Une image globale peu caractérisée
Il est manifestement difficile de résumer en quelques mots les paysages de la Vienne. Les guides touristiques en font tantôt un tableau assez neutre s’appuyant sur la topographie, les sols…, tantôt une collection d’images et d’adjectifs très généraux qui peinent à faire naître des représentations mentales. Mais quels que soient les auteurs, tous s’accordent pour envisager la Vienne comme un département de transition, sans régions naturelles ou paysages bien différenciés.
La page d’accueil du site Internet du Conseil départemental de la Vienne s’ouvre sur cette image de paysage rural, avec au premier plan un champ de blé et, dans le creux d’un petit vallon, un village d’où émerge le clocher d’une église romane. Choisie sans doute pour son caractère consensuel, elle n’est pas localisée et témoigne de la difficulté de mettre en avant une représentation emblématique du territoire départemental, identifiable par tous, Viennois ou non-Viennois. Malgré les qualités du paysage représenté, l’image reste trop générique pour pouvoir y reconnaître le département.
Un département de transition
[…] En dépit de ces variétés de sol et des diversités de culture qui en résultent, il n’y a pas de régions naturelles bien tranchées dans le département de la Vienne, comme par exemple dans quelques départements voisins la Charente, où le pays de Confolens est absolument différent des Terres-Chaudes, les Deux-Sèvres, qui ont leur Bocage, leur Plaine et leur Marais […]. »

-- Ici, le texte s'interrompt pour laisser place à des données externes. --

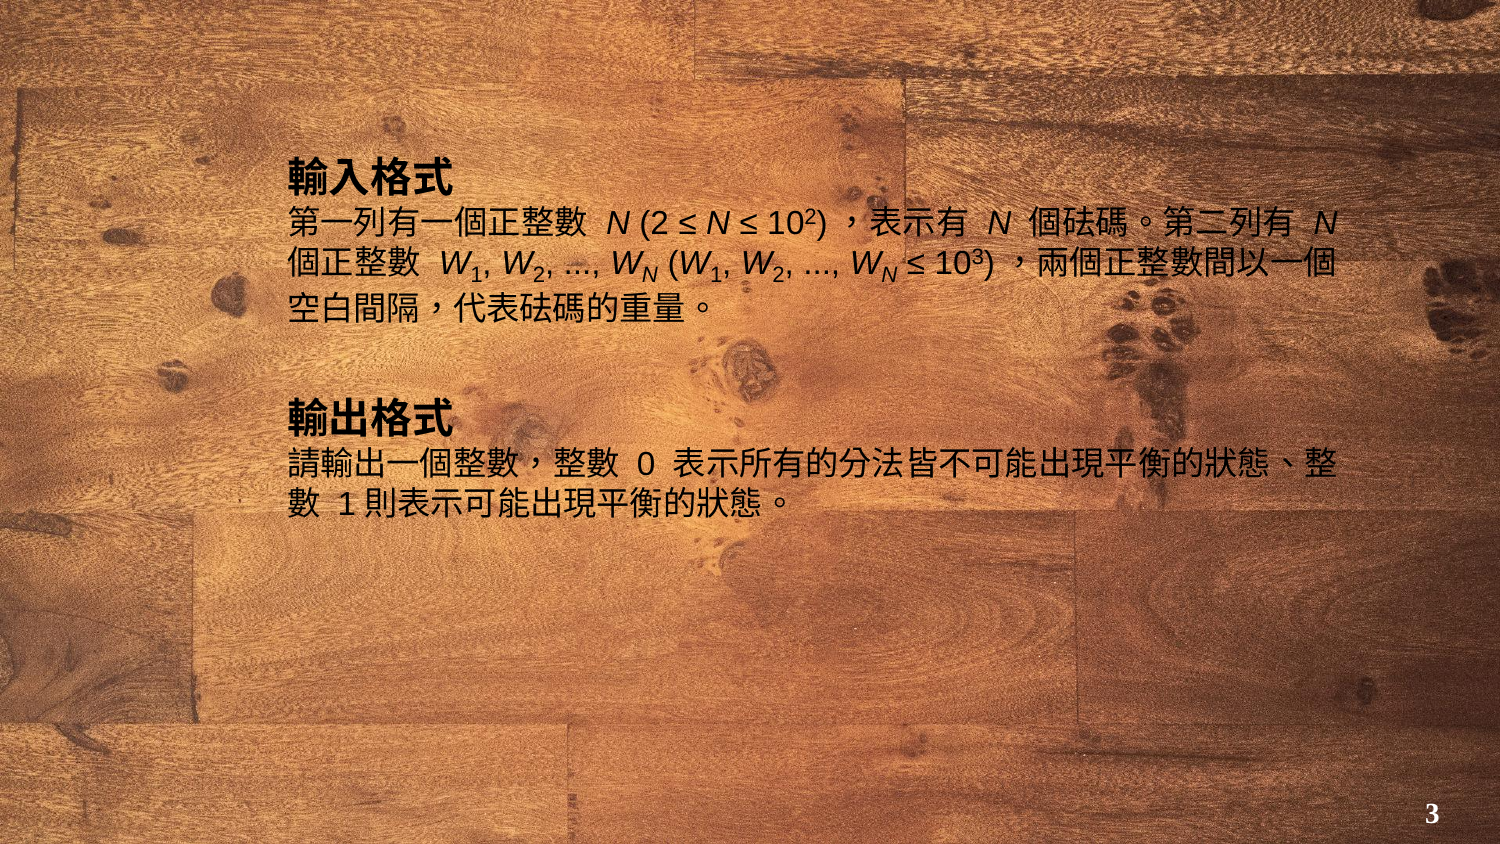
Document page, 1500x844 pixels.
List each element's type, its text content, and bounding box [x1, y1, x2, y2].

text_box 輸入格式 第一列有一個正整數 N (2 ≤ N ≤ 102)，表示有 N 個砝碼。第二列有 N 個正整數 W1, W2, ..., WN (W1, W2, ..., WN ≤ 103)，兩個正整數間以一個空白間隔，代表砝碼的重量。 輸出格式 請輸出一個整數，整數 0 表示所有的分法皆不可能出現平衡的狀態、整數 1則表示可能出現平衡的狀態。 [272, 119, 1362, 529]
slide_number 3 [1410, 779, 1500, 844]
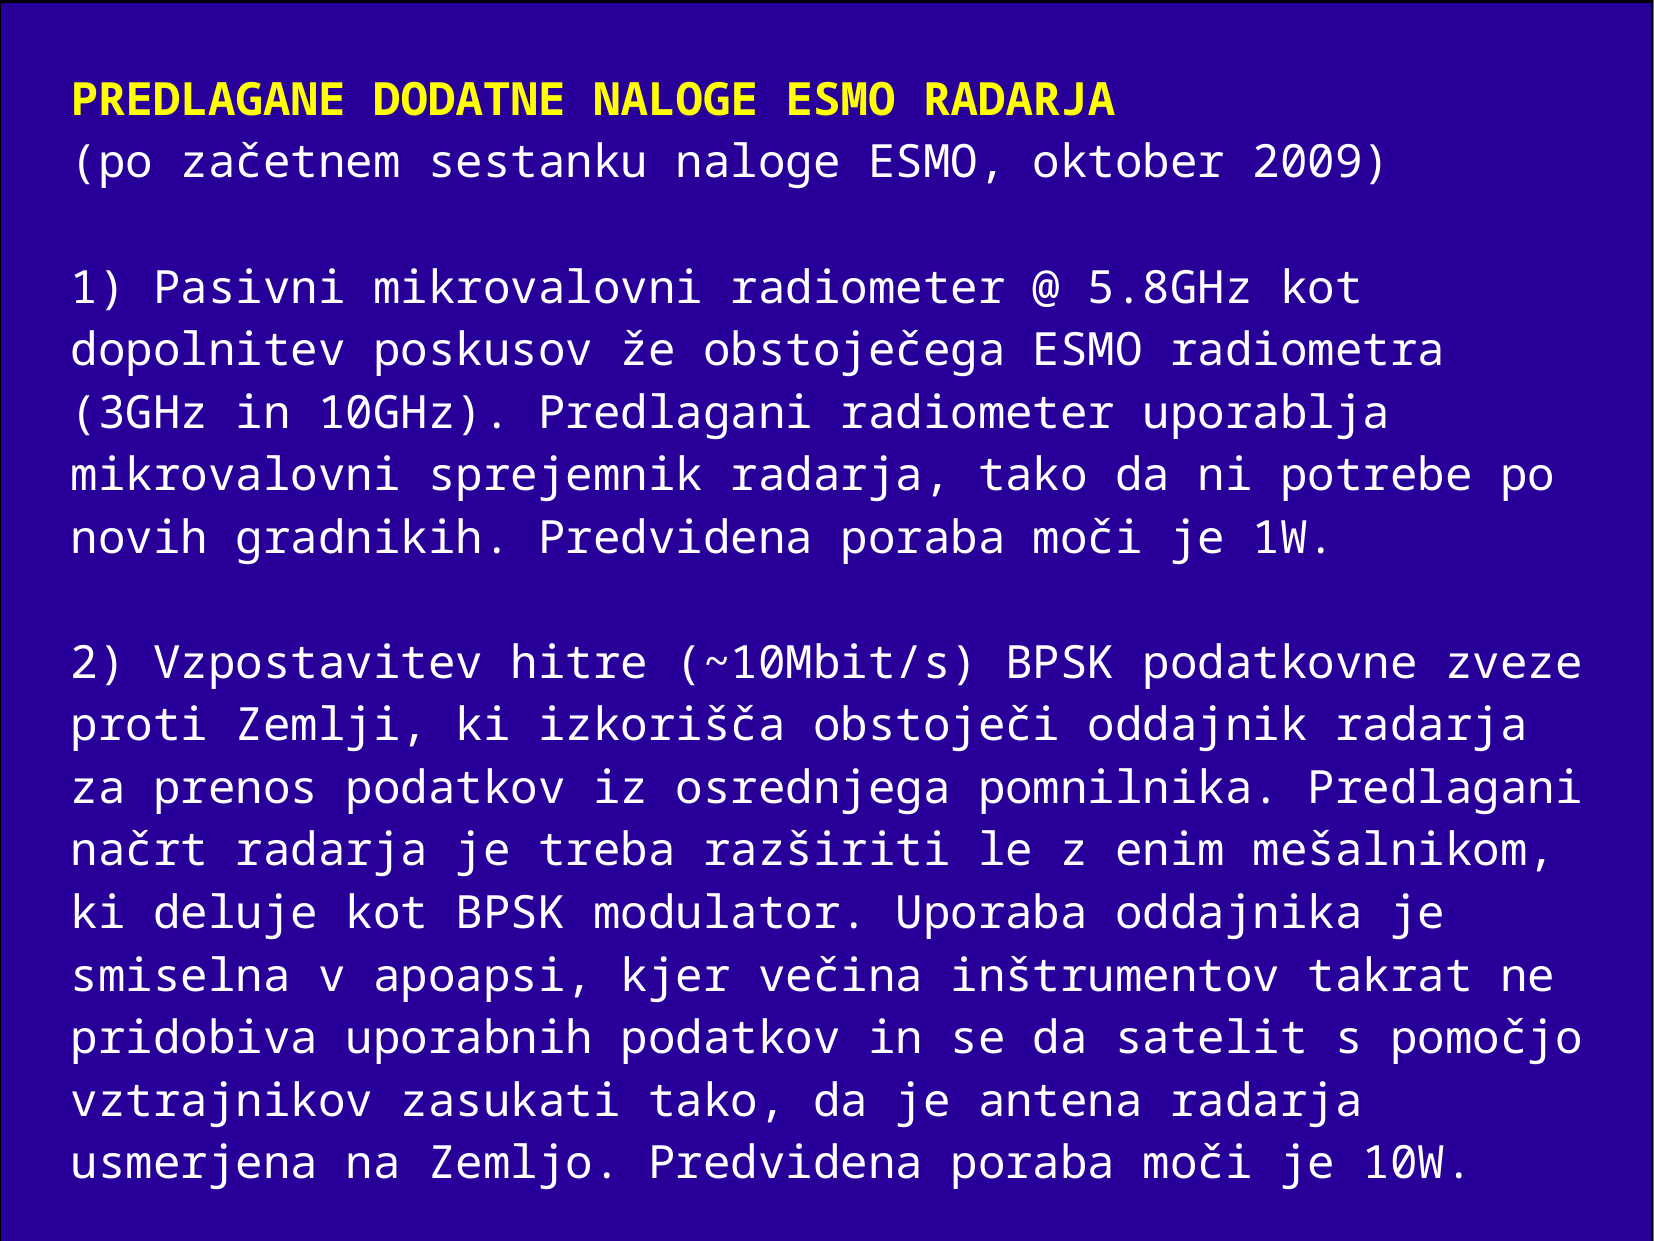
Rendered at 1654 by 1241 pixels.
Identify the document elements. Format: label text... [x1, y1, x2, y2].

Adolphe Joanne, Géographie de la Vienne, Librairie Hachette, 1877
Malgré la grande unité du réseau hydrographique presque entièrement tributaire de la Vienne, le département, qui porte le nom de cette rivière principale, est surtout une région de transition. »
André Jollet, Évolution du paysage rural du département de la Vienne, de 1830 à nos jours. In : Norois, n°11, Juillet-septembre 1956. pp. 305-316
La Vienne diluée dans le Poitou, pour des paysages toujours peu identifiés
Il est des régions de France qu’il est à peine besoin de présenter. La Bretagne, l’Alsace, la Provence sont de celles-là. Leur nom leur tient lieu de carte de visite. D’emblée, on sait où elles se situent et leurs caractéristiques essentielles sont tout de suite présentes à l’esprit. Poitou-Charentes… Hem ! c’est autre chose. Quelque chose d’assez flou, ma foi. Quand d’aventure, il nous arrive de mentionner, au cours d’une conversation, nos origines deux-sévriennes, il faut voir ce gigantesque point d’interrogation qui clignote dans l’œil de notre interlocuteur ! Charitables, croyant éclairer sa lanterne, nous lançons alors le mot poitevin ? Sans plus de succès. »

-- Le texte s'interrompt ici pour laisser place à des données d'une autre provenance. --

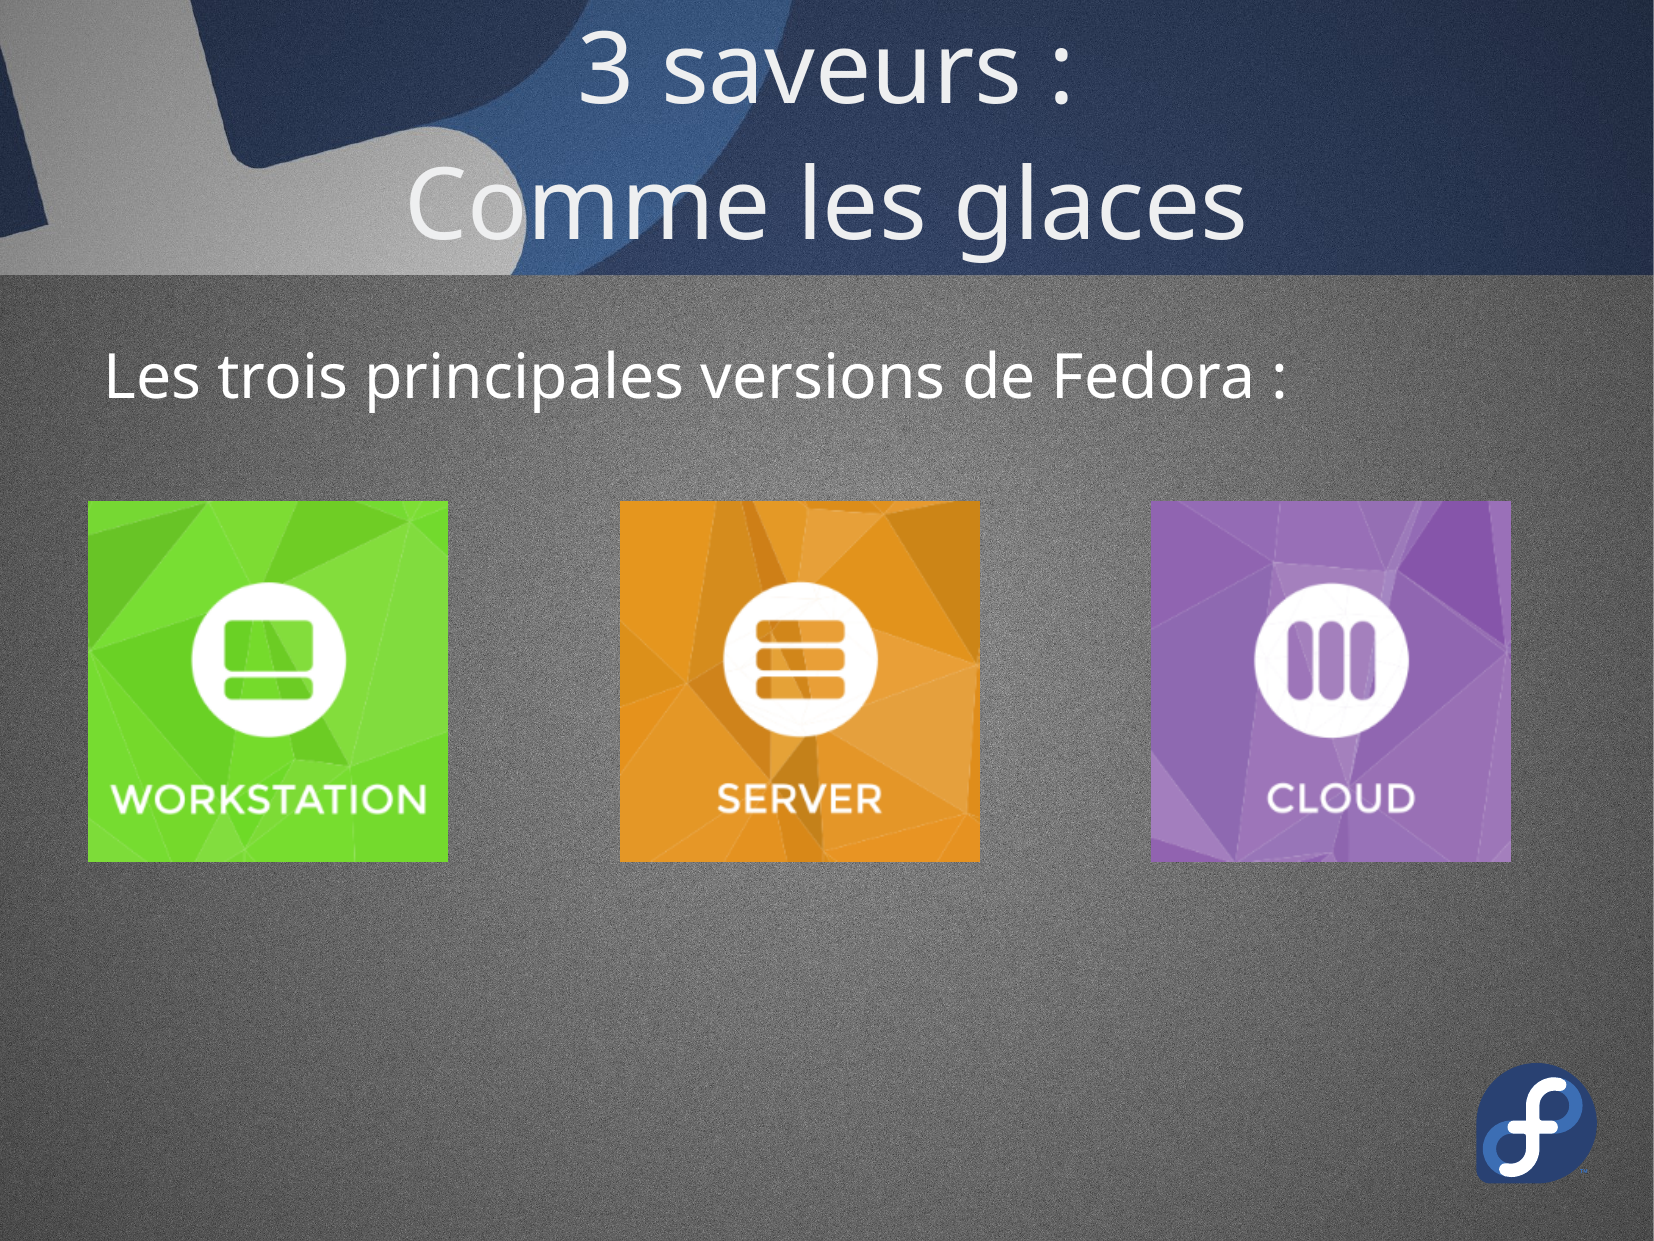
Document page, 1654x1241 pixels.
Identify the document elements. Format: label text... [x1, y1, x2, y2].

title 3 saveurs : Comme les glaces [88, 29, 1565, 237]
text_box Les trois principales versions de Fedora : [88, 324, 1447, 486]
picture [0, 0, 1654, 1241]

Michel et Françoise Moine, Sentiers de randonnées de Poitou-Charentes, à pied, à bicyclette, Fayard, 1976
Les guides touristiques et les sites institutionnels de tourisme sont les principaux vecteurs d’images mentales et concrètes des paysages. Dans le cas de la Vienne, les guides les plus diffusés (guides Vert Michelin, du Routard, le Petit Futé par exemple) incluent presque toujours le département dans l’ensemble plus large du Poitou intégrant la Vienne, les Deux-Sèvres, moins systématiquement la Vendée. A défaut le territoire de référence s’élargit encore à l’ancienne région administrative de Poitou-Charentes, appellation encore souvent citée bien qu’abandonnée depuis 2016.
Pour la Vienne, le Poitou…
Exceptée la couverture du Guide du Routard 2019-2020 présentant l’abbaye de Saint-Savin et son site au bord de la Gartempe, les deux autres guides « Poitou » ont pour images d’appel le Marais poitevin situé dans les Deux-Sèvres (et pour une bonne part au-delà, en Vendée et Charente-Maritime). On remarque aussi que le Guide du Petit Futé est le seul à citer explicitement la Vienne, ceux du Routard se contentant de sous-titrer Futuroscope, Marais poitevin sans référence à leurs départements d’appartenance.

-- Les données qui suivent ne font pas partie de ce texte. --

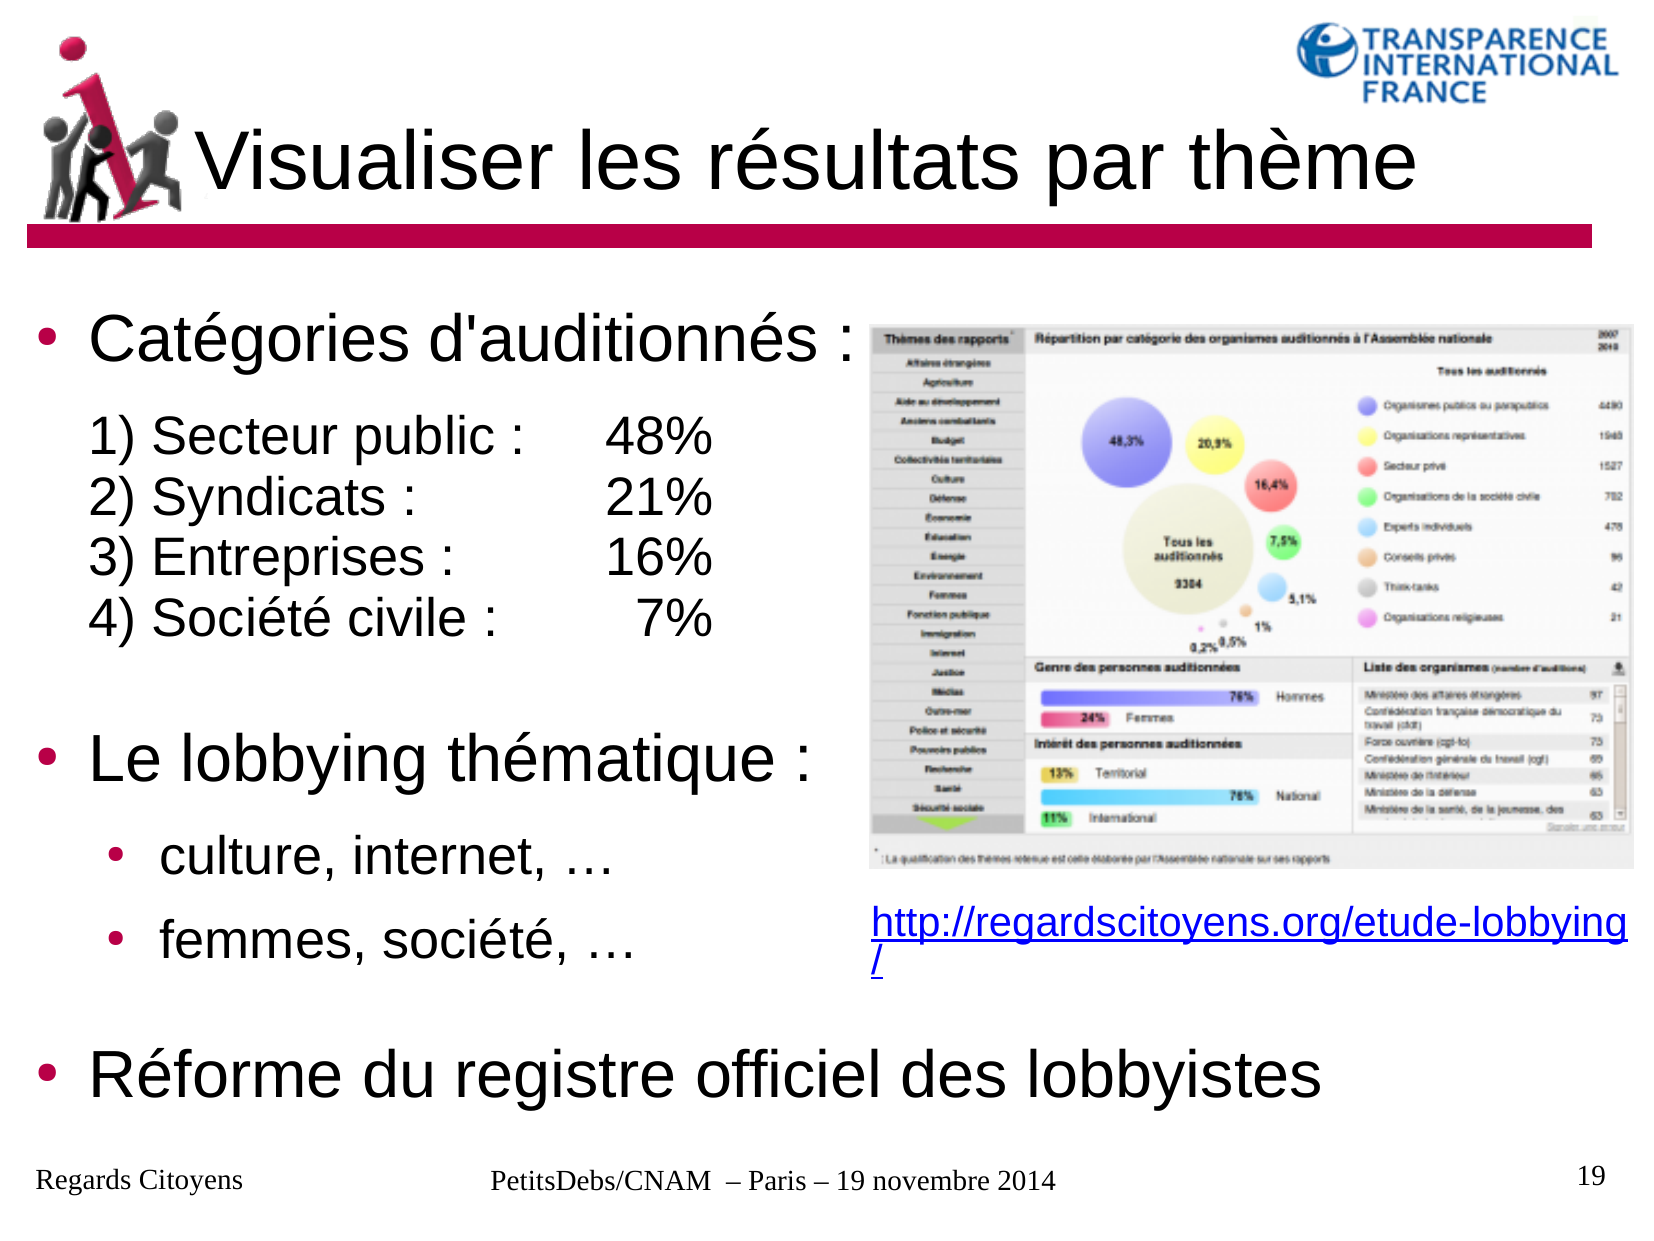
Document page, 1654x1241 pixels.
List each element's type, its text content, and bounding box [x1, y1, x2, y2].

Le Poitou comme dénomination identitaire et attractive est aujourd’hui pourtant revendiqué par le Département aux côtés notamment des Chambres de commerce et d’industrie de la Vienne et des Deux-Sèvres. La marque « Poitou » limité dans ce cadre au « Haut-Poitou » est née en 2016 pour que son « image puissante qui lui vaut une renommée internationale » favorise l’attractivité du territoire.
… ou plus largement encore l’ex-région Poitou-Charentes
Ces différentes éditions du guide vert Michelin qui concernent la Vienne montent une hésitation certaine à dénommer, donc identifier les espaces dont ils font la promotion. A gauche, pour le plus ancien, au Poitou qui englobe la Vienne et les Deux-Sèvres ont été ajoutés les noms des départements des Charentes et de la Vendée, pour décrire finalement la région Poitou-Charentes, amputée du département de la Charente-Maritime. Le suivant simplifie en donnant le nom de l’ancienne région administrative, encore en usage à cette époque. Dans l’édition de 2018, les deux termes en ont été inversés, sans doute pour marquer l’inclusion en 2016 de la région Poitou-Charentes dans celle de la Nouvelle-Aquitaine.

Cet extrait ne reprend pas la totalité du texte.